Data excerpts
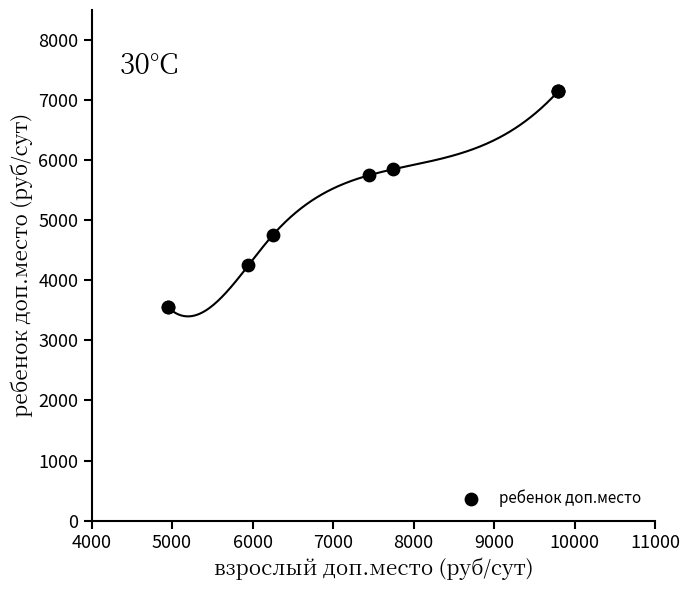

What Y value in the scatter plot is closest to 5350?

5750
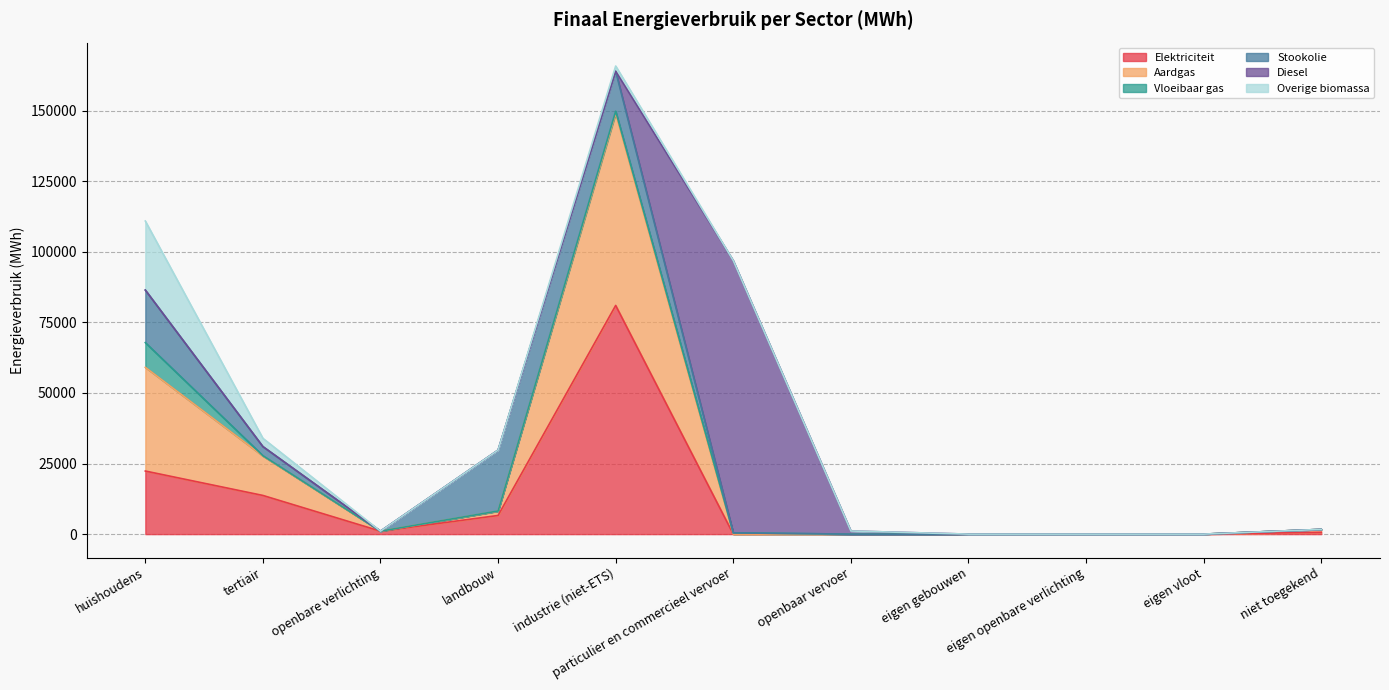

What is the sum of all Diesel values?

97544.5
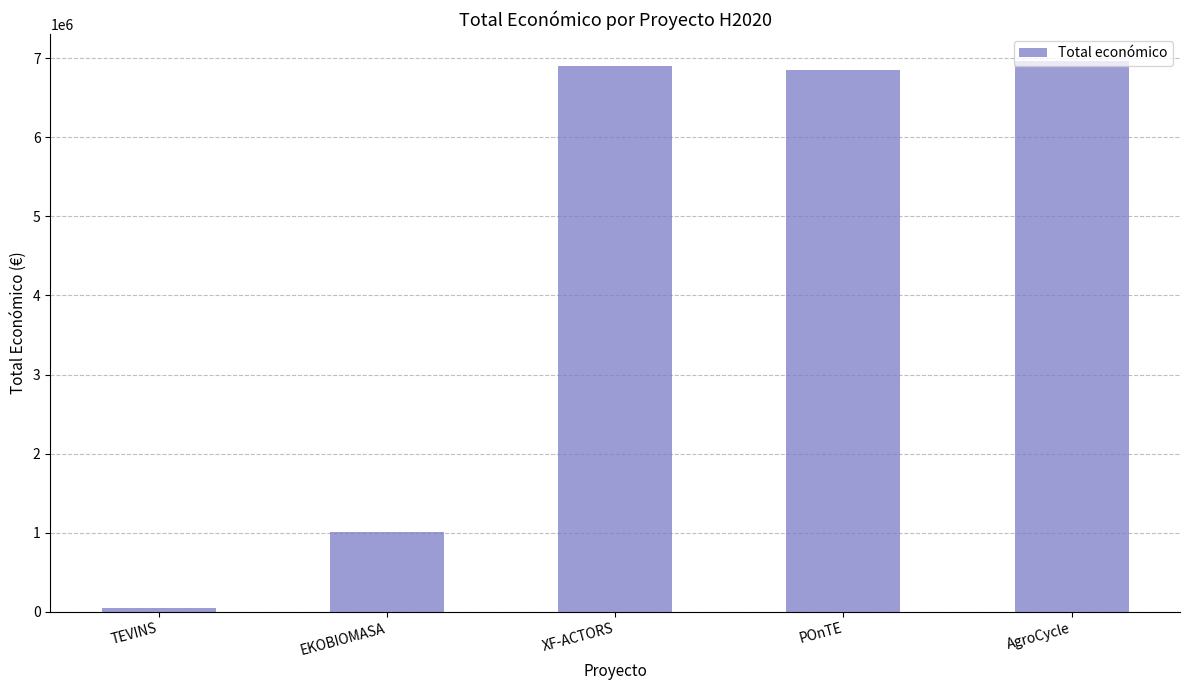

The value at POnTE is 4170681. True or false?

False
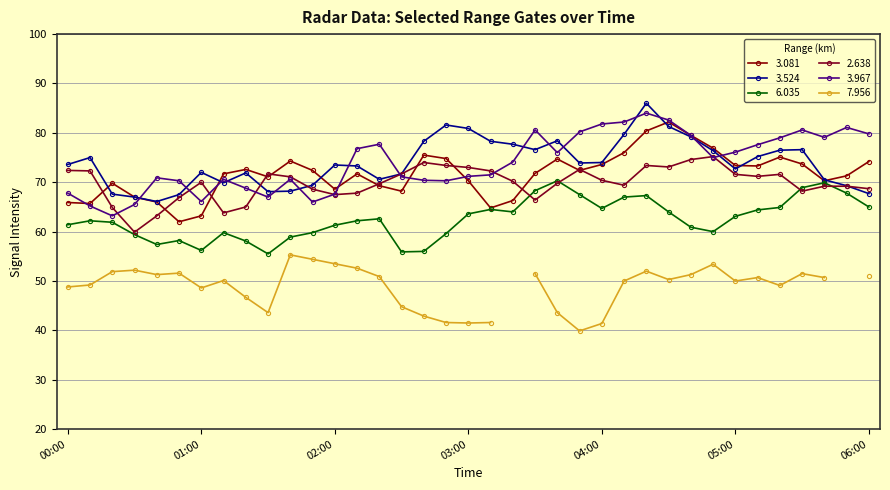

At how many categories does at least one series exceed 74?

25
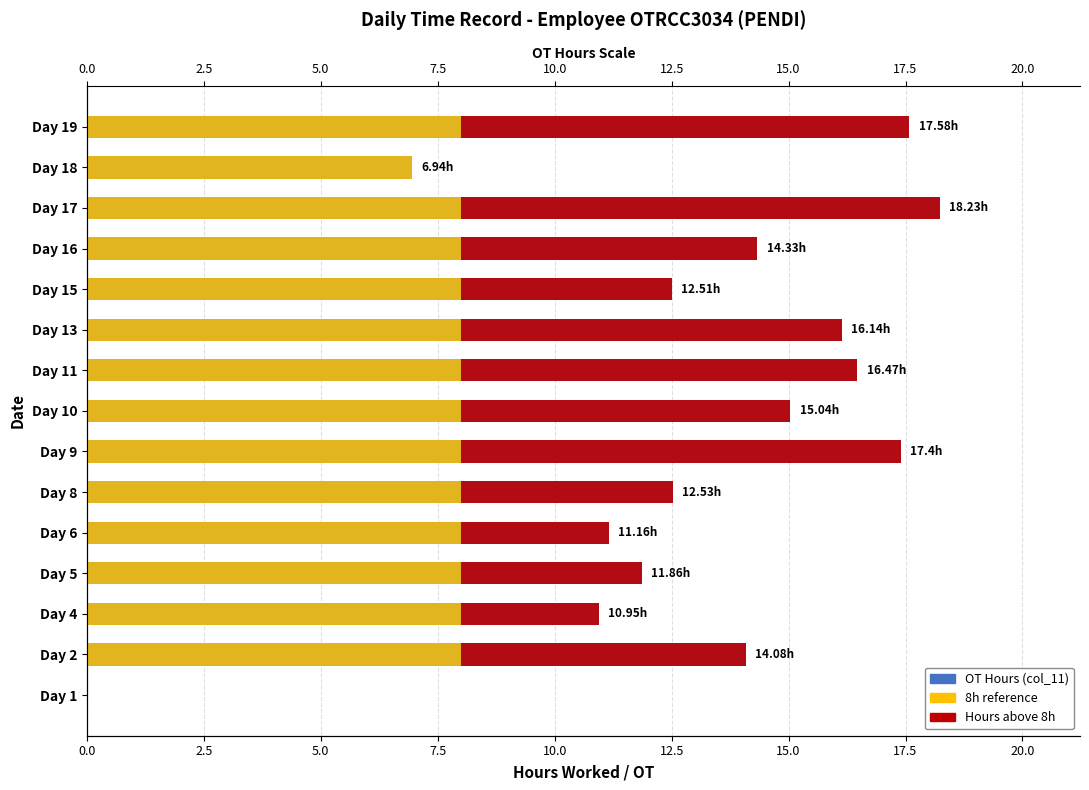

How many positive values does the OT Hours (col_11) series have?

14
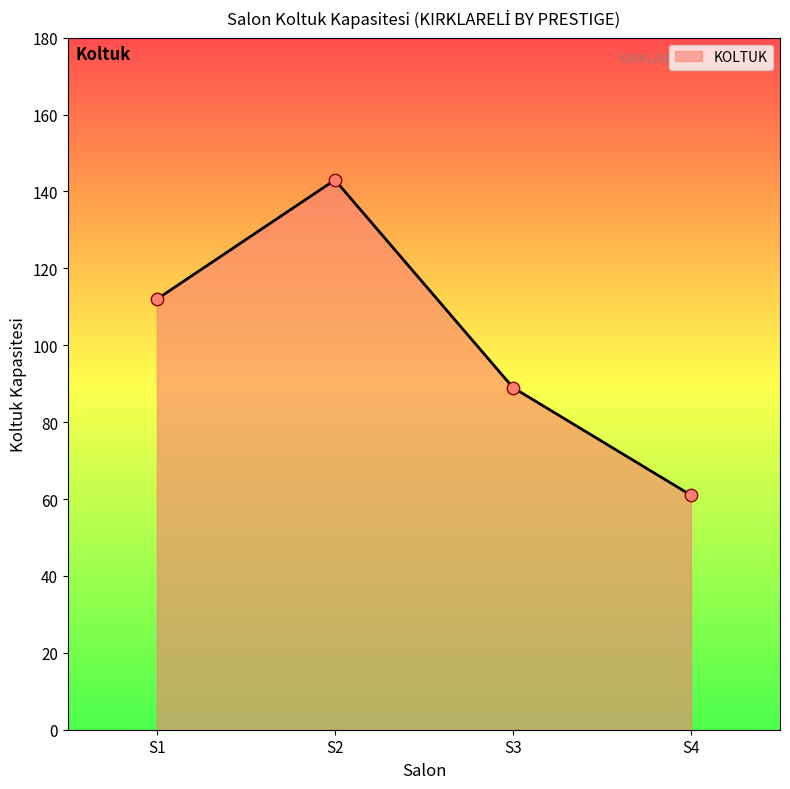

What is the change in value from S1 to S3?

-23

**EXERCISE DESCRIPTION**
Pull the text of every record out word for word, leaving the pictures out of your answer.

**PROBLEM SOLUTION**
What Y value in the scatter plot is closest to 5350?

5750

What is the sum of all Diesel values?

97544.5

The value at POnTE is 4170681. True or false?

False

At how many categories does at least one series exceed 74?

25

How many positive values does the OT Hours (col_11) series have?

14

What is the change in value from S1 to S3?

-23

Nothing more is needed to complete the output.